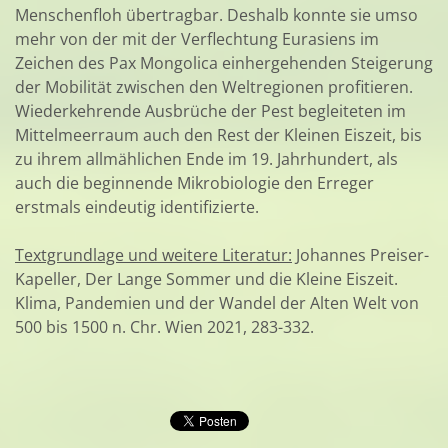
Menschenfloh übertragbar. Deshalb konnte sie umso
mehr von der mit der Verflechtung Eurasiens im
Zeichen des Pax Mongolica einhergehenden Steigerung
der Mobilität zwischen den Weltregionen profitieren.
Wiederkehrende Ausbrüche der Pest begleiteten im
Mittelmeerraum auch den Rest der Kleinen Eiszeit, bis
zu ihrem allmählichen Ende im 19. Jahrhundert, als
auch die beginnende Mikrobiologie den Erreger
erstmals eindeutig identifizierte.
Textgrundlage und weitere Literatur:
Johannes Preiser-
Kapeller, Der Lange Sommer und die Kleine Eiszeit.
Klima, Pandemien und der Wandel der Alten Welt von
500 bis 1500 n. Chr. Wien 2021, 283-332.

______

- **Exercise aim**: Beginning at the line above that contains "auch die beginnende Mikrobiologie den Erreger", return each line exactly through the line that contains "Klima, Pandemien und", and no others.

- **Answer to this exercise**:
auch die beginnende Mikrobiologie den Erreger
erstmals eindeutig identifizierte.
Textgrundlage und weitere Literatur:
Johannes Preiser-
Kapeller, Der Lange Sommer und die Kleine Eiszeit.
Klima, Pandemien und der Wandel der Alten Welt von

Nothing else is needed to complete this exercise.